``John McCain does no favors for, nor gives no special treatment to, any lobbyists -- even if they are a friend of his,'' Charlie Black, a longtime Republican strategist, said on CBS's ``Face the Nation'' program. ``He listens to both sides of issues from representatives from both sides, makes a decision on the merits and goes ahead.''
The New York Times raised questions about McCain's relationship with Washington telecommunications lobbyist Vicki Iseman in a front-page story Feb. 21, suggesting that the senator's ties with the lobbyist were behind his decision to write a letter to the Federal Communications Commission on behalf of a company she represented.
``Senator McCain does not act in his own self-interest or in his own political interests in making decisions, but rather in the interest of the country even if there's a cost to him politically,'' Black, now chairman of BKSH & Associates, a Washington lobbying firm, said.
So let's see if we have this straight -- a longtime lobbyist, who is running the presidential campaign of a senator whose claim to fame is exonerating himself of being part of the Keating Five by inveighing against lobbyists, is as sure as sure can be that said senator's junkets on a corporate jet and letters on behalf of the same corporation are just coincidence.
Where the Times really fucked up on this story is by allowing the more salacious allegations creep into the storyline. If you have no corroboration, only anonymous insinuations, that McCain and Iseman had something going on, then don't bother bringing it up.
They allowed Straight Talk to at least feint toward the high ground on the sex aspect, and avoid mentioning the real part of the story, the money. This is the kind of incompetent shit you expect out of the local fishwrap, and instead of pressing the reporters to come up with some corroboration, the editorial staff just instinctively reaches for the kneepads.
2 comments:
Hey! I work for a local fishwrap, and I (nor anyone I work with) would f**k up a story that badly. (Not that we're allowed to cover politics above the city council level.

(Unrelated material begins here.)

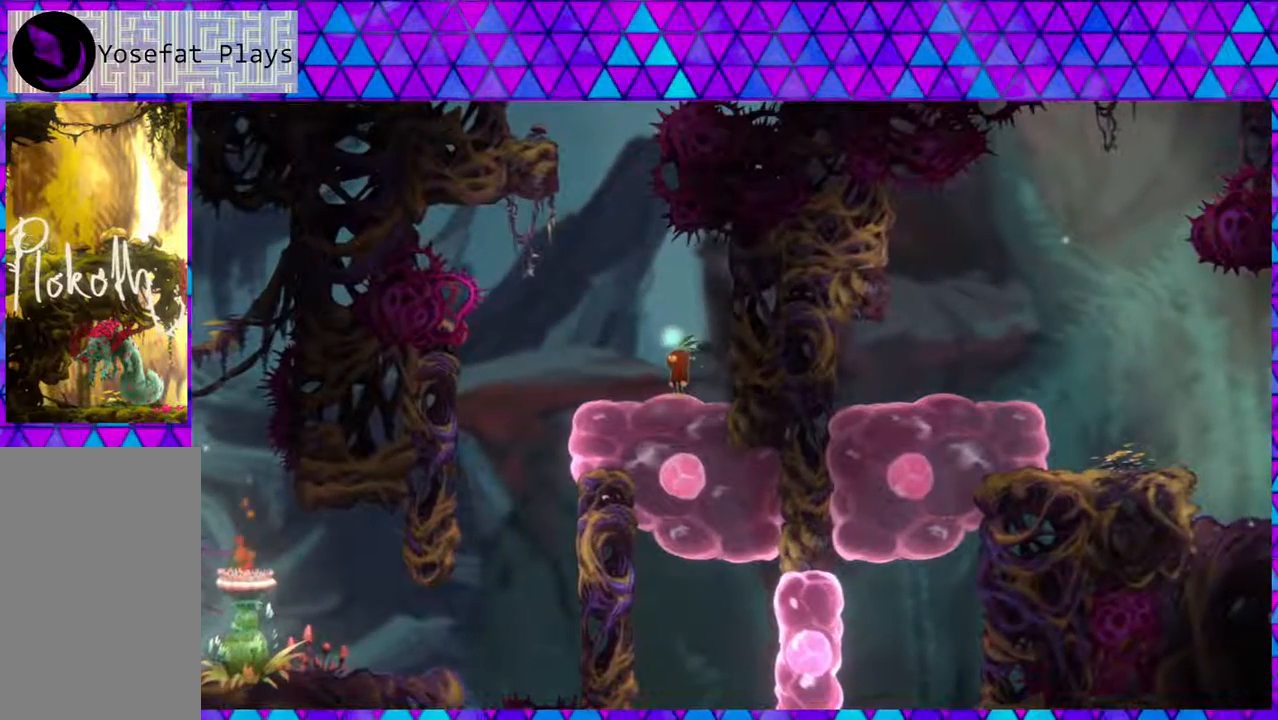
{"buttons": [], "left_stick": "center", "right_stick": "center", "events": [[33, "B", "down"], [117, "B", "up"], [150, "DPAD_DOWN", "down"], [233, "Y", "down"], [367, "Y", "up"], [450, "DPAD_DOWN", "up"]]}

That's what we have AP for, we're told). It's almost as if the people who own the media would rather have their readers get their political "news" from incompetent assclowns.
Yeah, at the local level, I imagine that covering national or international politics away from the newswire would, from the standpoint of management, require some amount of editorializing. But I think you're on to something in general -- it's not a coincidence that the mainstream corporate media prefers to streamline the model, and the subsidiaries directly feed off that model.